* _Your assignment_
Return the text of the entries below, line for line and unchanged, from the start of the entries up to and including the line containing "Cette approche nous donne 12 à 18 mois pour". Leave the pictures out of your answer.

* _Dataset records_
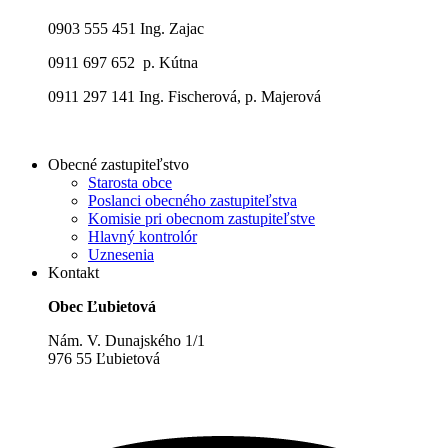
0903 555 451 Ing. Zajac
0911 697 652 p. Kútna
0911 297 141 Ing. Fischerová, p. Majerová
Obecné zastupiteľstvo
Starosta obce
Poslanci obecného zastupiteľstva
Komisie pri obecnom zastupiteľstve
Hlavný kontrolór
Uznesenia
Kontakt
Obec Ľubietová
Nám. V. Dunajského 1/1
976 55 Ľubietová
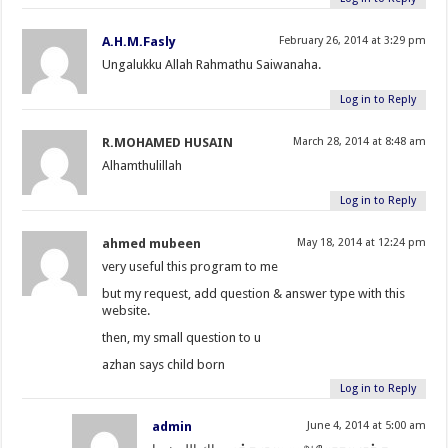
A.H.M.Fasly
February 26, 2014 at 3:29 pm
Ungalukku Allah Rahmathu Saiwanaha.
Log in to Reply
R.MOHAMED HUSAIN
March 28, 2014 at 8:48 am
Alhamthulillah
Log in to Reply
ahmed mubeen
May 18, 2014 at 12:24 pm
very useful this program to me
but my request, add question & answer type with this
website.
then, my small question to u
azhan says child born
Log in to Reply
admin
June 4, 2014 at 5:00 am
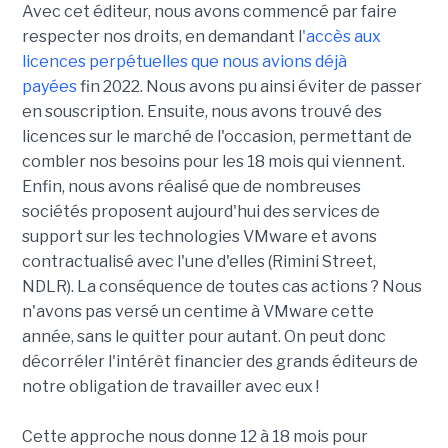
Avec cet éditeur, nous avons commencé par faire
respecter nos droits, en demandant l
'accès aux
licences perpétuelles que nous avions déjà
payées
fin 2022. Nous avons pu ainsi éviter de passer
en souscription. Ensuite, nous avons trouvé des
licences sur le marché de l'occasion, permettant de
combler nos besoins pour les 18 mois qui viennent.
Enfin, nous avons réalisé que de nombreuses
sociétés proposent aujourd'hui des services de
support sur les technologies VMware et avons
contractualisé avec l'une d'elles (Rimini Street,
NDLR). La conséquence de toutes cas actions ? Nous
n'avons pas versé un centime à VMware cette
année, sans le quitter pour autant. On peut donc
décorréler l'intérêt financier des grands éditeurs de
notre obligation de travailler avec eux !
Cette approche nous donne 12 à 18 mois pour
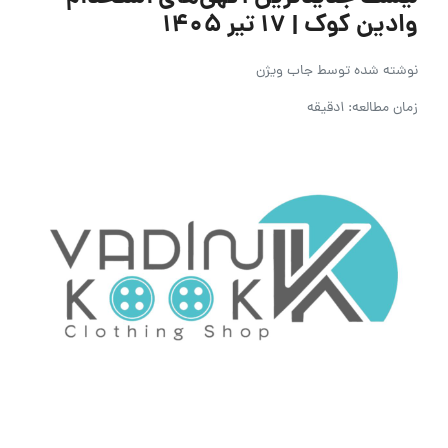
وادین کوک | ۱۷ تیر ۱۴۰۵
نوشته شده توسط
جاب ویژن
زمان مطالعه: 1دقیقه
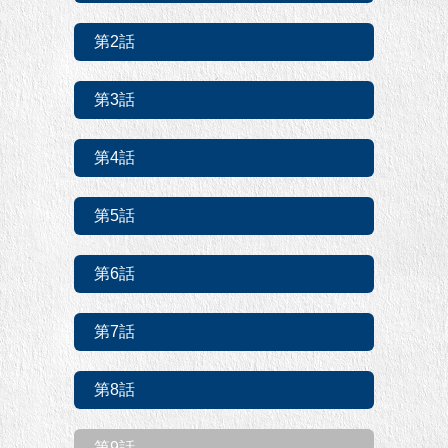
第2話
第3話
第4話
第5話
第6話
第7話
第8話
第9話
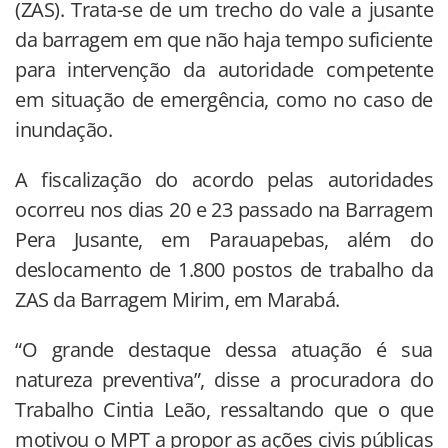
(ZAS). Trata-se de um trecho do vale a jusante
da barragem em que não haja tempo suficiente
para intervenção da autoridade competente
em situação de emergência, como no caso de
inundação.
A fiscalização do acordo pelas autoridades
ocorreu nos dias 20 e 23 passado na Barragem
Pera Jusante, em Parauapebas, além do
deslocamento de 1.800 postos de trabalho da
ZAS da Barragem Mirim, em Marabá.
“O grande destaque dessa atuação é sua
natureza preventiva”, disse a procuradora do
Trabalho Cintia Leão, ressaltando que o que
motivou o MPT a propor as ações civis públicas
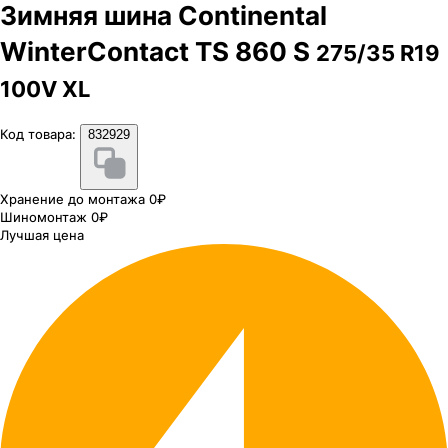
Зимняя шина Continental
WinterContact TS 860 S
275/35 R19
100V XL
Код товара:
832929
Хранение до монтажа 0₽
Шиномонтаж 0₽
Лучшая цена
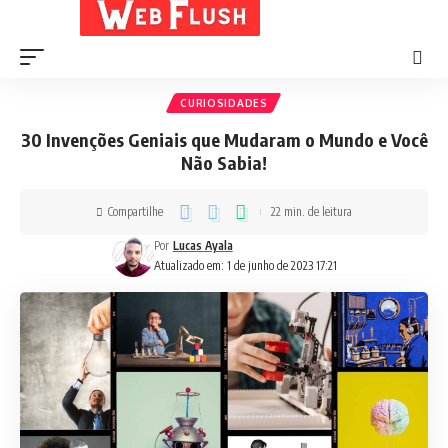
CURIOSIDADES
30 Invenções Geniais que Mudaram o Mundo e Você
Não Sabia!
Compartilhe
22 min. de leitura
Por
Lucas Ayala
Atualizado em: 1 de junho de 2023 17:21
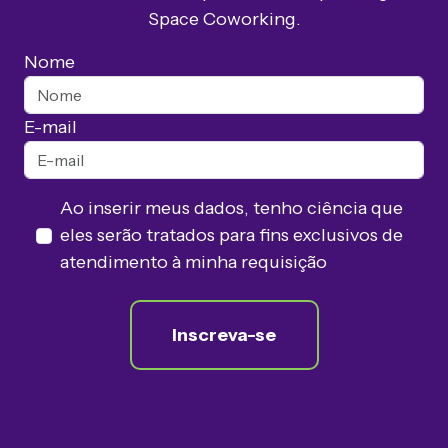
Space Coworking.
Nome
E-mail
Ao inserir meus dados, tenho ciência que
eles serão tratados para fins exclusivos de
atendimento à minha requisição
Inscreva-se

* _Answer to this exercise_
0903 555 451 Ing. Zajac
0911 697 652 p. Kútna
0911 297 141 Ing. Fischerová, p. Majerová
Obecné zastupiteľstvo
Starosta obce
Poslanci obecného zastupiteľstva
Komisie pri obecnom zastupiteľstve
Hlavný kontrolór
Uznesenia
Kontakt
Obec Ľubietová
Nám. V. Dunajského 1/1
976 55 Ľubietová
A.H.M.Fasly
February 26, 2014 at 3:29 pm
Ungalukku Allah Rahmathu Saiwanaha.
Log in to Reply
R.MOHAMED HUSAIN
March 28, 2014 at 8:48 am
Alhamthulillah
Log in to Reply
ahmed mubeen
May 18, 2014 at 12:24 pm
very useful this program to me
but my request, add question & answer type with this
website.
then, my small question to u
azhan says child born
Log in to Reply
admin
June 4, 2014 at 5:00 am
Avec cet éditeur, nous avons commencé par faire
respecter nos droits, en demandant l
'accès aux
licences perpétuelles que nous avions déjà
payées
fin 2022. Nous avons pu ainsi éviter de passer
en souscription. Ensuite, nous avons trouvé des
licences sur le marché de l'occasion, permettant de
combler nos besoins pour les 18 mois qui viennent.
Enfin, nous avons réalisé que de nombreuses
sociétés proposent aujourd'hui des services de
support sur les technologies VMware et avons
contractualisé avec l'une d'elles (Rimini Street,
NDLR). La conséquence de toutes cas actions ? Nous
n'avons pas versé un centime à VMware cette
année, sans le quitter pour autant. On peut donc
décorréler l'intérêt financier des grands éditeurs de
notre obligation de travailler avec eux !
Cette approche nous donne 12 à 18 mois pour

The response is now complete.